── Teks Bacaan

Diselingi dengan nyanyian yang dipandu oleh Franky Sahilatua para peserta diajak untuk bersenandung tentang Gus Dur sebagai guru bangsa. Penampilan Barongsay yang lembut mengajak para peserta untuk memberikan hormat kepada almarhum.
Inayah Wahid, putri bungsu Gus Dur, setelah menyampaikan terimakasih kepada seluruh rakyat Indonesia, menyulut kan lilinnya dari lilin besar di depan gambar Gus Dur, dan membagikan nyala lilin itu kepada semua peserta. Di kegelapan malam itu, ketika gerimis tak kunjung henti, nyala lilin-lilin itu bagaikan kunang-kunang yang beterbangan di halaman luas Tugu Proklamasi tersebut.
Pada waktunya dipanjatkan doa oleh wakil dari berbagai tradisi keagamaan: Buddha, Tao, Bahai, Konghucu, Kristen, Hindu, Katolik, Islam. Ketika giliran saya untuk berdoa, saya antar para peserta untuk berdoa sbb.:
Saudari dan saudaraku terkasih,
Saya baru kembali dari Pondok Pesantren Tebuireng Jombang. Di sana saya menyaksikan wafat Gus Dur sebagai peristiwa bangsa. Bahkan lebih dari itu, wafat Gus Dur merupakan peristiwa iman. Ia wafat namun tetap hidup. Pada malam hari ini saya menyaksikan semangat hidupnya dalam diri kita semua. Sebagai ungkapan akan kehidupan itu saya panjatkan doa.
Untuk seorang Abdurrahman Wahid
(Abdi Allah yang Rahman -Mahabaik -dan yang wahid –Esa)

────
── Data yang Disediakan

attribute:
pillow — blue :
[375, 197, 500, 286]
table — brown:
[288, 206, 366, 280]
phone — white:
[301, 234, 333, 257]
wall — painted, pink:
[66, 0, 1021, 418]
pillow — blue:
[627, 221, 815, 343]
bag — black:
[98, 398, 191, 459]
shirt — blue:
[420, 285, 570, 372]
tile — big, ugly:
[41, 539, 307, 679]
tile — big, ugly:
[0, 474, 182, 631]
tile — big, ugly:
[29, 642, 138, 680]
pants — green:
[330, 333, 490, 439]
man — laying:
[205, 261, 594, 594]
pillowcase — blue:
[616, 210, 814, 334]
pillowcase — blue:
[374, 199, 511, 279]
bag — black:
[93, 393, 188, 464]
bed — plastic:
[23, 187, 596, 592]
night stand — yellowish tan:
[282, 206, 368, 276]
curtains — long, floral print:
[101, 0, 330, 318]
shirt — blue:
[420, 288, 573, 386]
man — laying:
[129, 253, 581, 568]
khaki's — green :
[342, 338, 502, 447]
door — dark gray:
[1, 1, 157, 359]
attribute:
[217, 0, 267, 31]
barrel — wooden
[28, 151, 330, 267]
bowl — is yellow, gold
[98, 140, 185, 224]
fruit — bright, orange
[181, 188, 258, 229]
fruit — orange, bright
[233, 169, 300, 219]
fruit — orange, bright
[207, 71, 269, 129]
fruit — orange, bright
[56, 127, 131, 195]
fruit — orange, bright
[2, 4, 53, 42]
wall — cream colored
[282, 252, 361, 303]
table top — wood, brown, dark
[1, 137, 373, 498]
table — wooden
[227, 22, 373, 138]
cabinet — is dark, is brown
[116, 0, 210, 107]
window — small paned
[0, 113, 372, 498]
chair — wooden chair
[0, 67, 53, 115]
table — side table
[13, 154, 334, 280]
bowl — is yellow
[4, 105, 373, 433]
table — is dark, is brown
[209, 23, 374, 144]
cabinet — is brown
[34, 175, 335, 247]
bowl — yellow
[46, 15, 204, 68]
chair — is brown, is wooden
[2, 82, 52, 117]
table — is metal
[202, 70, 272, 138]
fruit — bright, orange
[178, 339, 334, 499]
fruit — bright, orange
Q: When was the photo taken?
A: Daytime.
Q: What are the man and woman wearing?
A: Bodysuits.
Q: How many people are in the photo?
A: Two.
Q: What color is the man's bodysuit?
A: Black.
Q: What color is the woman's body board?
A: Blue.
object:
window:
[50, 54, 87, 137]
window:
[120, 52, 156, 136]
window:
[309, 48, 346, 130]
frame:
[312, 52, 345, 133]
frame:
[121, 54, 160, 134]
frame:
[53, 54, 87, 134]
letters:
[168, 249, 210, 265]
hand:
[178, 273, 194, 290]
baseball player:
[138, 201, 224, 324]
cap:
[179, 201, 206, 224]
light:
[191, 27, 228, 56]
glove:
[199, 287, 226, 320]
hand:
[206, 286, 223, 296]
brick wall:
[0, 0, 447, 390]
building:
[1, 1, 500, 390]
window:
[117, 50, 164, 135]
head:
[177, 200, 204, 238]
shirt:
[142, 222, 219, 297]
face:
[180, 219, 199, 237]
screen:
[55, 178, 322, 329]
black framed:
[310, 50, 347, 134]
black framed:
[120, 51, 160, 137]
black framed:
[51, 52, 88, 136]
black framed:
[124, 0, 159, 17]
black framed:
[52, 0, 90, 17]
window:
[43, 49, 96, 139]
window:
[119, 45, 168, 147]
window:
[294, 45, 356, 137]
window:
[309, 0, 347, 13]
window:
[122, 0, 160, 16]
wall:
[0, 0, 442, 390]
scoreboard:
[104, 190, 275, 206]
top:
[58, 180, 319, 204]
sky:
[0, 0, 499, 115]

────

Yang Perlu Dikerjakan »
1) Menurut teks bacaan, siapa yang memandu nyanyian para peserta?
2) Tuliskan ulang bagian teks bacaan yang dimulai dari "Pada waktunya dipanjatkan" dan berakhir pada "yang wahid –Esa)", tanpa mengubah satu kata pun.
Catatan-catatan tersebut merupakan bahan tersendiri yang terpisah dari teks bacaan.

Jawaban Tiap Tugas »
1) Franky Sahilatua.

2)
Pada waktunya dipanjatkan doa oleh wakil dari berbagai tradisi keagamaan: Buddha, Tao, Bahai, Konghucu, Kristen, Hindu, Katolik, Islam. Ketika giliran saya untuk berdoa, saya antar para peserta untuk berdoa sbb.:
Saudari dan saudaraku terkasih,
Saya baru kembali dari Pondok Pesantren Tebuireng Jombang. Di sana saya menyaksikan wafat Gus Dur sebagai peristiwa bangsa. Bahkan lebih dari itu, wafat Gus Dur merupakan peristiwa iman. Ia wafat namun tetap hidup. Pada malam hari ini saya menyaksikan semangat hidupnya dalam diri kita semua. Sebagai ungkapan akan kehidupan itu saya panjatkan doa.
Untuk seorang Abdurrahman Wahid
(Abdi Allah yang Rahman -Mahabaik -dan yang wahid –Esa)